Search code examples
rcharacterfactorslevels

Collapsing multiple factor levels of (messy) character variable in R


I struggle to collapse multiple factor levels into only three factor levels of one specific variable in R Studio.

My point of departure is a data.table with 250 variables and roughly 4,000 rows. For one factor variable I want to collpase it's 75 levels into 3 levels. Moreover, of the 75 levels, 4 levels should be ignored (or set to NA before) since they include controversial information. This factor variable is based on survey answers that also include individual answers in text format. Sometimes even the language differs. So, it's a bit messy.

I tried to collapse these 75 levels (or 71 levels if respective observations set to NA before) into 3 in two different ways. However, R always returns a + instead of a > in the console and I can't continue to perform any other commands. Of course I can stop this by hitting Esc but this does not help me receiving my desired result.

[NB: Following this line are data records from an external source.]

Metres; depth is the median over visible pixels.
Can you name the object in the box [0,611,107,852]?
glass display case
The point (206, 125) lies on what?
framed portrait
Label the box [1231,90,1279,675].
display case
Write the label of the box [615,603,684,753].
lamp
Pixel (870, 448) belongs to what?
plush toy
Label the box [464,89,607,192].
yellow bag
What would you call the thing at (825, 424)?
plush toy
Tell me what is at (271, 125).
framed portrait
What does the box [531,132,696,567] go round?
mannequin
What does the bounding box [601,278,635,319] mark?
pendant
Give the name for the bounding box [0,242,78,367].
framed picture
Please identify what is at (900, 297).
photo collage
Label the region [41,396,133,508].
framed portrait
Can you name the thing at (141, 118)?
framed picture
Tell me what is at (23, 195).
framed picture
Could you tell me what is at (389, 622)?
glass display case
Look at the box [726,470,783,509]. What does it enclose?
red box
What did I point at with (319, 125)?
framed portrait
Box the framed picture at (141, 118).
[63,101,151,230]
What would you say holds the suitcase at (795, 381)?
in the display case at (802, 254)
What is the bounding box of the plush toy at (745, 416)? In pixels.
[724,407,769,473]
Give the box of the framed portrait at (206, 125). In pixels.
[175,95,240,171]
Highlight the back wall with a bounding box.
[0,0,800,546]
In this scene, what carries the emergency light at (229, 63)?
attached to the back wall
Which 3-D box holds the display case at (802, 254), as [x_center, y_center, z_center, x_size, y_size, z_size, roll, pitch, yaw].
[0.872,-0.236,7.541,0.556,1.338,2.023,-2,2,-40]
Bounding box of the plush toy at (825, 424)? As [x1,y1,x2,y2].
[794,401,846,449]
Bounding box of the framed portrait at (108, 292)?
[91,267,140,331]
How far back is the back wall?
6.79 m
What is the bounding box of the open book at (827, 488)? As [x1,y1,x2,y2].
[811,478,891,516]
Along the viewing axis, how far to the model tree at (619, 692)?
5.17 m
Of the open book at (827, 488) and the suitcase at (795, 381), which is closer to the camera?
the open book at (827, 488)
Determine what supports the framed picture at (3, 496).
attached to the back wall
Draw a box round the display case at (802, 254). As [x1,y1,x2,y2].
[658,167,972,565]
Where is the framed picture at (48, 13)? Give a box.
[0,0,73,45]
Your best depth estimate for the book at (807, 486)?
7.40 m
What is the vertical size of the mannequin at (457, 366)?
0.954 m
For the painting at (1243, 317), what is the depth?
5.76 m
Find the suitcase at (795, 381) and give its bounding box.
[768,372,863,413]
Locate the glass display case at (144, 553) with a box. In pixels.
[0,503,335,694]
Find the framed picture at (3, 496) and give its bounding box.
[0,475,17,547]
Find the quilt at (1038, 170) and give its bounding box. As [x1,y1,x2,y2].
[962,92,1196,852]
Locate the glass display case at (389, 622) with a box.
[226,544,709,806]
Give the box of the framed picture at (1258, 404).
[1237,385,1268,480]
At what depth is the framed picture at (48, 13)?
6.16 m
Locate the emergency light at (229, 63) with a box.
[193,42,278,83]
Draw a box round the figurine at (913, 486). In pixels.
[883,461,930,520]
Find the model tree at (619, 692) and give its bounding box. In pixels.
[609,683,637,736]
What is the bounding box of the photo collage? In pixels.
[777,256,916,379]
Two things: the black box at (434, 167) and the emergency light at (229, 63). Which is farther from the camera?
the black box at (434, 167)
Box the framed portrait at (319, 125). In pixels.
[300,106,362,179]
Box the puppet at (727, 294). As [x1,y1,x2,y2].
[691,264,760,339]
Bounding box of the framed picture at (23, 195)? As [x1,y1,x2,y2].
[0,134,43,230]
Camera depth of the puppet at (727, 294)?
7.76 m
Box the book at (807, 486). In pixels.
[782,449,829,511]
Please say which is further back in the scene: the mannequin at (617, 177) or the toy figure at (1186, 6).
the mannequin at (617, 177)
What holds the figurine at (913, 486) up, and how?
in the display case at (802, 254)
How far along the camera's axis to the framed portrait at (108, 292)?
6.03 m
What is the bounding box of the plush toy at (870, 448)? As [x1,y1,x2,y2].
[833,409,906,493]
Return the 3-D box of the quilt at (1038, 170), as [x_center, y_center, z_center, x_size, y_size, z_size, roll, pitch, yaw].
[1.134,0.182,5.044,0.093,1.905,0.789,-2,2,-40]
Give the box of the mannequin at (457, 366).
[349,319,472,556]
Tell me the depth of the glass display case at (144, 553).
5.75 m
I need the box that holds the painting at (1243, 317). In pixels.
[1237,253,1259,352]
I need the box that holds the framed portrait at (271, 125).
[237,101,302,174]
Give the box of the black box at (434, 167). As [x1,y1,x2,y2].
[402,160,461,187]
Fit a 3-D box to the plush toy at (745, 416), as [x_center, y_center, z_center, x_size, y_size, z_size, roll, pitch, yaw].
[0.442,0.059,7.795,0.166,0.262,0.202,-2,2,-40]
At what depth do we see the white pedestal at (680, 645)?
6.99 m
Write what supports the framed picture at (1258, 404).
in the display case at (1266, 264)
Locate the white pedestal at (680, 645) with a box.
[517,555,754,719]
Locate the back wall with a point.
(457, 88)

So, this imaginary example should show what I tried:

1) using the levels and list functions

levels(dt$x) <- list("No"=c("I don't allow anything", "..."), 
"Yes"= c("Number of visitors ,annual sales, sales growth, number of customers", "Net sales", "..."), 
"Maybe"=c("The CEO's approval is needed.", "To be discussed"))

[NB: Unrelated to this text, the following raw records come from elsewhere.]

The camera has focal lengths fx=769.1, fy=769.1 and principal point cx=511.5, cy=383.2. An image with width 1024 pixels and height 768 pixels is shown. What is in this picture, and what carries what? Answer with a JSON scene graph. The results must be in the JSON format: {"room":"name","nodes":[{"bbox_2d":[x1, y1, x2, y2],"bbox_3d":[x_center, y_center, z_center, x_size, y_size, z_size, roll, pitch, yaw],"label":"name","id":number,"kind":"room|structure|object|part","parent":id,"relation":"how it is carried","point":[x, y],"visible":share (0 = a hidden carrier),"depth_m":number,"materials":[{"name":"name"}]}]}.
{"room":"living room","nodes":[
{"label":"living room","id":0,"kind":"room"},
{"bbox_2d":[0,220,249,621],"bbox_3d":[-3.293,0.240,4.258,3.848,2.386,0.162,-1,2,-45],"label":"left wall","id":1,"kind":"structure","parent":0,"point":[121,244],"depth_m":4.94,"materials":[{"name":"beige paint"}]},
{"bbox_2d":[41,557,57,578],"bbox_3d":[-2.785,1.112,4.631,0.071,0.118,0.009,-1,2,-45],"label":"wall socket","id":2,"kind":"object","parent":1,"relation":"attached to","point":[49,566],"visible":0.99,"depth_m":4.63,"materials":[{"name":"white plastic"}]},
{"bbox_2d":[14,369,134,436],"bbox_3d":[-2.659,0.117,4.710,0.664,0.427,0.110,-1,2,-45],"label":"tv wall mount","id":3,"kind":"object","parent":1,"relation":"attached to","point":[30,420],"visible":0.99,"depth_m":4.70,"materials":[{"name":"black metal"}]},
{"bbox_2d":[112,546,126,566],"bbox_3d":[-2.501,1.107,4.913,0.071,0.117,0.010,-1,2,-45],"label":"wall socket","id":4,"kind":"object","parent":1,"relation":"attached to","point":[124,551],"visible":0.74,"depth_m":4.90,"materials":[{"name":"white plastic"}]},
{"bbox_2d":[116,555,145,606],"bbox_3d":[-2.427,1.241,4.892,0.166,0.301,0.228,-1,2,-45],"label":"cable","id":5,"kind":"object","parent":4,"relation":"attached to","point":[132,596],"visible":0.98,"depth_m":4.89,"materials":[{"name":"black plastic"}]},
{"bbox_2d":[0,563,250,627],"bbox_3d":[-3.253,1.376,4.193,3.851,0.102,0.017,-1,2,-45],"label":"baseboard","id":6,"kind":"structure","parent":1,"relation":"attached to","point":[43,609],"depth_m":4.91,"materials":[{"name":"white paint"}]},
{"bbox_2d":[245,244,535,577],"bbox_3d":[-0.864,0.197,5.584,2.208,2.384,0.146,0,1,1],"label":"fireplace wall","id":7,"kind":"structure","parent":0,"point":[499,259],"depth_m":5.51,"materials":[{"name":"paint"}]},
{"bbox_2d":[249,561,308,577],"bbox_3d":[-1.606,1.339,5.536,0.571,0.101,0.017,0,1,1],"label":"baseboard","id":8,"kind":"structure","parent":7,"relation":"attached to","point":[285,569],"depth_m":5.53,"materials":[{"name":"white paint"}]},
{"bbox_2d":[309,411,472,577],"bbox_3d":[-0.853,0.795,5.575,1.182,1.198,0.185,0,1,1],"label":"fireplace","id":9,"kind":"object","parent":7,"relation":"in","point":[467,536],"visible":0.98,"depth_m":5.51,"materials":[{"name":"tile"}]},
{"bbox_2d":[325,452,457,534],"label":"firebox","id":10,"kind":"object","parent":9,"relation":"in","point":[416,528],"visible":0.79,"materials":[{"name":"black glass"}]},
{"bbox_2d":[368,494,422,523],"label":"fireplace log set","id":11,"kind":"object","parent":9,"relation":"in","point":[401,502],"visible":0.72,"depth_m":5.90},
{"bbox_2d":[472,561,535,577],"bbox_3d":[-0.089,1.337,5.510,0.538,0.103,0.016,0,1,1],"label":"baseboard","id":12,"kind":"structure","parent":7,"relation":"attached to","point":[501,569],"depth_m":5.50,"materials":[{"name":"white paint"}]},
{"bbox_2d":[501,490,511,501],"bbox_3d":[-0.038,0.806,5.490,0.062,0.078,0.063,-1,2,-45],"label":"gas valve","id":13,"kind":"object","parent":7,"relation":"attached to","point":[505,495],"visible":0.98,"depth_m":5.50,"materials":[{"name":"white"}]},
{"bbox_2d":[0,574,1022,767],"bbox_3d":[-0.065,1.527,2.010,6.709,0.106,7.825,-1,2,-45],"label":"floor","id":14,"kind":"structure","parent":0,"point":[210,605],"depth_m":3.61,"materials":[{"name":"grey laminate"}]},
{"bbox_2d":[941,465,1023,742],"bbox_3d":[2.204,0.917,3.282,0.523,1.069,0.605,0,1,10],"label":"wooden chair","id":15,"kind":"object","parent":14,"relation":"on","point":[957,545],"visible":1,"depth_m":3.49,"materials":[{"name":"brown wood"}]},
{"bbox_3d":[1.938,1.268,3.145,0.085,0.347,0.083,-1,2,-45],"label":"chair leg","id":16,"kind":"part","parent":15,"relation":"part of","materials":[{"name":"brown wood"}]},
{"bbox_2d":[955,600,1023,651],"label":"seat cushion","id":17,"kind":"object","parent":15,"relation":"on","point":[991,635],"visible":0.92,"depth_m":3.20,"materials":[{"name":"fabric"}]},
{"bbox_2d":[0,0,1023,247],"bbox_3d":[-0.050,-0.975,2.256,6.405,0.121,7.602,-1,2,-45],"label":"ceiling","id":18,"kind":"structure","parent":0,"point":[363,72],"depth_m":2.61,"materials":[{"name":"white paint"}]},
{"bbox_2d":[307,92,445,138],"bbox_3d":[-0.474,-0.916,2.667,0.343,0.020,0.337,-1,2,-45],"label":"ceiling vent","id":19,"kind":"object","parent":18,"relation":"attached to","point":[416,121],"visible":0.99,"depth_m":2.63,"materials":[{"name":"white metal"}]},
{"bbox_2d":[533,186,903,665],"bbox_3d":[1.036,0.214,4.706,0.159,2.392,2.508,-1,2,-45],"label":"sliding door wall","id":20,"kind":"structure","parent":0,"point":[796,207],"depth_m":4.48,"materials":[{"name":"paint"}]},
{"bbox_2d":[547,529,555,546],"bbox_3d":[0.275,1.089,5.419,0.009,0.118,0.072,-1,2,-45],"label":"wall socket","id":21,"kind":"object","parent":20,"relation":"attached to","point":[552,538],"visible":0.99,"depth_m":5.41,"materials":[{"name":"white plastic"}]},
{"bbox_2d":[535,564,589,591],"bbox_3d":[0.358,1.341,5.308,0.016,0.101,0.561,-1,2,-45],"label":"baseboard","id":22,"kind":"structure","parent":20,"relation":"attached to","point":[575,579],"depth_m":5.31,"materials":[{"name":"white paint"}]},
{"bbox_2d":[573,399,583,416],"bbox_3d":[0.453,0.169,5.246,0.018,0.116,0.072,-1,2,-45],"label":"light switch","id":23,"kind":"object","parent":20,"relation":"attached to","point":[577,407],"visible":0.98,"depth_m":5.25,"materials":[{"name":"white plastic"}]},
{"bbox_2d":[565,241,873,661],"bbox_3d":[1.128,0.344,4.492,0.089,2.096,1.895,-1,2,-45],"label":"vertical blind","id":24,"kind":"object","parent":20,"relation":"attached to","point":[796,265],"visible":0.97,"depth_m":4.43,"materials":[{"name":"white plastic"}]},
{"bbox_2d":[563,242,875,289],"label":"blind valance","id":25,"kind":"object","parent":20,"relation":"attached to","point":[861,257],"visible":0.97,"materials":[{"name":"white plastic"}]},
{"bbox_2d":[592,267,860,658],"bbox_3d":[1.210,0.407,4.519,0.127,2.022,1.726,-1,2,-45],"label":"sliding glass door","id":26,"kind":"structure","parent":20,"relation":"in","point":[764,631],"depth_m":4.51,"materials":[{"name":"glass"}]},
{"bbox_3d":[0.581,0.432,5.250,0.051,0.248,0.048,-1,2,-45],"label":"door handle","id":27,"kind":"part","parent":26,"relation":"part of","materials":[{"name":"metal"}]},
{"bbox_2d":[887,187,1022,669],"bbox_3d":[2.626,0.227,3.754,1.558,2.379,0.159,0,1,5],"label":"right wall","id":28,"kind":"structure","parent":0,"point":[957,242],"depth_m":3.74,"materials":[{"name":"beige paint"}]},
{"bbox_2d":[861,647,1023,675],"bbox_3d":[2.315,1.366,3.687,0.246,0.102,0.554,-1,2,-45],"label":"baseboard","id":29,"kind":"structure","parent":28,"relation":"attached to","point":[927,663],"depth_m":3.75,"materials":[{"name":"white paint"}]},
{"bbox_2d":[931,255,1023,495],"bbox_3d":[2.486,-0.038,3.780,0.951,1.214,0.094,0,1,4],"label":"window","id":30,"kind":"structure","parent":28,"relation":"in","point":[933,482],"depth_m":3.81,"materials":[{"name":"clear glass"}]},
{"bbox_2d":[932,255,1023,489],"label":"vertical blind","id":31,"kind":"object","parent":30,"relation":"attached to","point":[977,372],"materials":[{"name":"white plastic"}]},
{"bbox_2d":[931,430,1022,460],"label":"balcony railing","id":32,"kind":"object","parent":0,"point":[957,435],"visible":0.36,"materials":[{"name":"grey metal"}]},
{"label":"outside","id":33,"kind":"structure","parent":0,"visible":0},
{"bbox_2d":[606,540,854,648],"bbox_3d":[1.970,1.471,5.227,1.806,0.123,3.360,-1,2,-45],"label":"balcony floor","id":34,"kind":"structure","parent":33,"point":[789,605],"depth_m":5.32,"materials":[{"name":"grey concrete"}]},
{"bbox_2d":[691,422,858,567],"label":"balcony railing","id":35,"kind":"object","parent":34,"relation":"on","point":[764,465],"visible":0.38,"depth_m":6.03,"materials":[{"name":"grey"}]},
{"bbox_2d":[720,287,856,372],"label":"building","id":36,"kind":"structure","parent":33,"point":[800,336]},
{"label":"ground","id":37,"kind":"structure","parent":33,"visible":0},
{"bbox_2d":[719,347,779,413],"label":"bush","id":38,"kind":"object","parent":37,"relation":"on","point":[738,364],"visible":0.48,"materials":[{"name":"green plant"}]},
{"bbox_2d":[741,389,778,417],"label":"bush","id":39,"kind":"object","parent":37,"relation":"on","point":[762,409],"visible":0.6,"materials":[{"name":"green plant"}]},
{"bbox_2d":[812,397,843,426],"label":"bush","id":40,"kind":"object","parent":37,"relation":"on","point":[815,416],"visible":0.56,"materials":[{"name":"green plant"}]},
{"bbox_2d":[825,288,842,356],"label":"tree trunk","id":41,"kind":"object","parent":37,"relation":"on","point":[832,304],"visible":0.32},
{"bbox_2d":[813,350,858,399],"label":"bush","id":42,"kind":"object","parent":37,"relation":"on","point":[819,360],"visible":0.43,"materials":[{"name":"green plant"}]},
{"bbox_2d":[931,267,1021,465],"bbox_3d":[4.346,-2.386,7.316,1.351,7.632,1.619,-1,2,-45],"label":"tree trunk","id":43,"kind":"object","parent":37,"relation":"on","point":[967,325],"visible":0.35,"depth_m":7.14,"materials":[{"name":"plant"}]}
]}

2) using the forcats package

dt$x %>%
fct_collapse(No= c("I don't allow anything", "..."), 
Yes= c("Number of visitors ,annual sales, sales growth", "number of customers", "Net sales", "..."), 
Maybe=c("The CEO's approval is needed.", "To be discussed"))

I assume the problem arises due to how the original variable is structured. Does anyone have an idea how I could address that?

A big thank you upfront!

Best, Ilka


Solution

  • A friend of mine actually provided the answer. It's nothing to do with the data structure.

    This does the job:

    dt$x <- fct_collapse(dt$x, 
                              No = c(
                                "I don't allow anything", 
                                 "..."),
                              Yes= c(
                                 "Number of visitors ,annual sales, sales growth",
                                 "number of customers", 
                                 "Net sales", 
                                 "..."),
                              Maybe= c(
                                  "The CEO's approval is needed.", 
                                  "To be discussed")
                                   )
    

    I still don't know why the first option I posted above doesn't work though (it did perfectly well with another variable).